La feroce ostilità verso il vescovo-parroco è dovuta principalmente alla vicenda-«Corriere» e alle posizioni sociali. La carriera ecclesiastica di Pinardi è bruciata. Dal pulpito stigmatizza la «strage di Torino» del dicembre 1922 chiedendo rispet­to e libertà. I fascisti contrastano in tutti i modi «Il Corriere» che, con 15 mila abbonai, ha un buon successo: sequestri, attacchi de «Il Maglio», organo della federazione provin­ciale fascista, fino alla sospensione, come tutta la stampa non fascista, il 1° novembre 1926. Mussolini vuole sciogliere le associa­zioni non fasciste. Gamba e Pinardi pro­testano per la formazione data dall’Opera nazionale Balilla «lai­ca che si richiama ai miti della forza fisica, della violenza, della supremazia na­zionale». Il Collegio parroci, presieduto da Pinardi, lamenta in un documento l’impossibilità di avvicinare i ragazzi nei giorni festivi perché impegnati nelle adunate fasciste.

Gamba muore improvvisamente il 26 dicembre 1929. Il novarese di Arona mons. Maurilio Fossati, arcivescovo di Sassari, chiamato a succedergli, si sente dire da Pio XI: «A Tori­no c’è un vescovo santo, mons. Pinardi, ma lei non deve dargli incarichi di Curia, per non creare altri problemi con il regi­me fascista». Appena entrato in diocesi riceve una lettera anonima che testimonia la perdurante ostilità dei fascisti: «Ella è uomo di polso e i torinesi si rallegrano. Vi è a Torino un certo mons. Pinardi. I popolari e la Giunta diocesana vogliono che torni a galla. Lasciatelo nel suo canto. Se volete fare l’arcivescovo e non il propagandista, l’oppositore al governo, il banchiere, il popolare bolscevico. Vi attendiamo ai fatti».

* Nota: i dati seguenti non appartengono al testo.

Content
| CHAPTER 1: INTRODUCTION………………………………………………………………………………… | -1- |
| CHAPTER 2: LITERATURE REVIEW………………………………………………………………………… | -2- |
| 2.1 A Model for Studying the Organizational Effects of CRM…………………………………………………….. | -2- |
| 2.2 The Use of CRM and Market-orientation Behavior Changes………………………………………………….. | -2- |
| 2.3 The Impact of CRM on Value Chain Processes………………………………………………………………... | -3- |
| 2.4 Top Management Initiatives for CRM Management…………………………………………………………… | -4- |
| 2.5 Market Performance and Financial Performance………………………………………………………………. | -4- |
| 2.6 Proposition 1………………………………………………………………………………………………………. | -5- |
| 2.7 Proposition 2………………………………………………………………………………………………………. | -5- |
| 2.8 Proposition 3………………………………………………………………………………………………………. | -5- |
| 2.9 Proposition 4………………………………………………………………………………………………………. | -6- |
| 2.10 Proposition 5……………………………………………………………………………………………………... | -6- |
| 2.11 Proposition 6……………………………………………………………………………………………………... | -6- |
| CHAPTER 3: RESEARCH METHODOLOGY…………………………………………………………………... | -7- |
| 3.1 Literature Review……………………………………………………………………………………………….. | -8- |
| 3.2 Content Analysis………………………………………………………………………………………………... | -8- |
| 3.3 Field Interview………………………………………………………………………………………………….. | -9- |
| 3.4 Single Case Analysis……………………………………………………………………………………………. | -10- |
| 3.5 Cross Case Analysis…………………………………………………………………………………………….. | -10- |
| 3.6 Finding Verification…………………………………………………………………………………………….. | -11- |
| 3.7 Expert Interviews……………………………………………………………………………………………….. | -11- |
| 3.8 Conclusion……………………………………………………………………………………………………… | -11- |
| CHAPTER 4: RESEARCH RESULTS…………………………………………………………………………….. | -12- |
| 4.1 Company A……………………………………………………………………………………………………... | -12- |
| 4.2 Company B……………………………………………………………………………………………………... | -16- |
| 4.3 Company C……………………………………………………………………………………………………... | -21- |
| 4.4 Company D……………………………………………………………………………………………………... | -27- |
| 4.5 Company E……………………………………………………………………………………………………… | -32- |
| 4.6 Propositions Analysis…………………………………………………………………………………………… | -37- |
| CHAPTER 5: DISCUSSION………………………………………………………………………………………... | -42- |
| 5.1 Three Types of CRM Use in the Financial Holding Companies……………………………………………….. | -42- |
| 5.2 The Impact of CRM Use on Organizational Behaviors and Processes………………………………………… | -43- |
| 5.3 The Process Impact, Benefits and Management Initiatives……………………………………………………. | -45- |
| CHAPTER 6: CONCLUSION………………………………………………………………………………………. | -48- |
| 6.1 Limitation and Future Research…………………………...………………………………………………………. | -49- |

Quando Mussolini nel 1940 dichiara guerra alla Francia e all’Inghilterra, don Sturzo non può più stare a Londra e raggiunge New York in nave il 3 ottobre 1940 ma per lui un clima è micidiale. Pinardi interessa l’amico mons. Francesco Lardone di Moretta, provincia di Cuneo e diocesi di Torino, docente di Diritto canonico all’Università Cattolica di Washigton. Nel 1940-44 ottiene ospitalità per don Sturzo al Saint Vincent’s Hospital di Jacksonville in Florida.

I fascisti inviano lettere anonime e lordano più volte le porte della chiesa e della casa parrocchiale. Una coerenza a tutta prova. Testimonia un parrocchiano: «Pinardi fu minacciato anche du­rante la seconda guerra mondiale. Ci furono molte vendette: al mattino trovavo morti sui marciapiedi. Nel maggio 1945 quelli, come i miei genitori, che frequentavano la chiesa rischiavano di trovarsi sulla traiettoria dei cecchini che sparavano dalle finestre. C’erano esecuzioni e c’era gente che portava i bambini a “vedere”, come fosse uno spettacolo». Con angoscia Pinardi si chiede: «Come possiamo parlare di Cristianesimo a persone che non sono neppure umane?». Per il vescovo-parroco dal 1999 è in corso la causa di beatificazione.